Nitrous oxide inactivation of methionine synthase: Characterization of the chemistry yields an ultra-low resolution structural model for catalysis.

Abstract

Cobalamin-dependent methionine synthase catalyzes methyl group transfer from methyltetrahydrofolate to homocysteine to form tetrahydrofolate and methionine, with the cobalamin prosthetic group serving as an intermediate methyl carrier. The enzyme is susceptible to inactivation by the anaesthetic gas nitrous oxide, through either short-term exposure to high levels or chronic exposure to low levels of this agent. The goal of this work was to develop a biochemical model to explain how the enzyme becomes inactivated under an atmosphere of nitrous oxide.
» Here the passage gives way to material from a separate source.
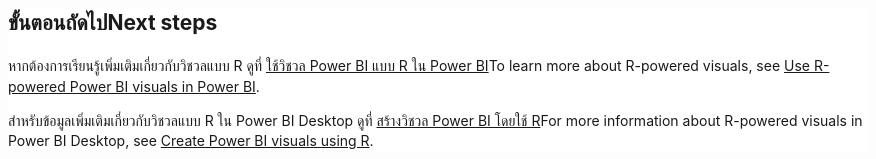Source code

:## <a name="next-steps"></a><span data-ttu-id="0e6ba-196">ขั้นตอนถัดไป</span><span class="sxs-lookup"><span data-stu-id="0e6ba-196">Next steps</span></span>

<span data-ttu-id="0e6ba-197">หากต้องการเรียนรู้เพิ่มเติมเกี่ยวกับวิชวลแบบ R ดูที่ [ใช้วิชวล Power BI แบบ R ใน Power BI](../../create-reports/desktop-r-powered-custom-visuals.md)</span><span class="sxs-lookup"><span data-stu-id="0e6ba-197">To learn more about R-powered visuals, see [Use R-powered Power BI visuals in Power BI](../../create-reports/desktop-r-powered-custom-visuals.md).</span></span>

<span data-ttu-id="0e6ba-198">สำหรับข้อมูลเพิ่มเติมเกี่ยวกับวิชวลแบบ R ใน Power BI Desktop ดูที่ [สร้างวิชวล Power BI โดยใช้ R](../../create-reports/desktop-r-visuals.md)</span><span class="sxs-lookup"><span data-stu-id="0e6ba-198">For more information about R-powered visuals in Power BI Desktop, see [Create Power BI visuals using R](../../create-reports/desktop-r-visuals.md).</span></span>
The chemical reaction between the reactive, enzyme-bound cob(I)alamin intermediate and nitrous oxide was investigated, and specific sites on the enzyme that become modified during the inactivation were identified. This was achieved by reducing the cobalamin prosthetic group to cob(I)alamin in an electrochemical cell under an atmosphere of nitrous oxide. Degradation of nitrous oxide in the cell apparently releases a damaging oxidant, proposed to be hydroxyl radical, and the observed modifications provide insight into the spatial relationship between the reactive cobalamin prosthetic group and regions of the enzyme that it must contact. Because methionine synthase is an exceptionally large monomer of 136.1 kDa, we used proteolysis to separate the enzyme into domains that were characterized using a combination of electrospray mass spectrometry and N-terminal sequence analysis. A C-terminal, 37.7 kDa domain was isolated that bound the S-adenosylmethionine coenzyme required for enzyme activation, and this proved to be the primary site of oxidative damage. The complementary, N-terminal domain of 98.4 kDa retained the bound cobalamin, and this domain was able to catalyze methyl transfer from 5-methyltetrahydrofolate to homocysteine. We have proposed and tested a model to explain how the domains of methionine synthase function together to effect catalysis, and this model provides an explanation for why the C-terminal domain that becomes modified must approach the cobalamin, the site where nitrous oxide is reductively degraded.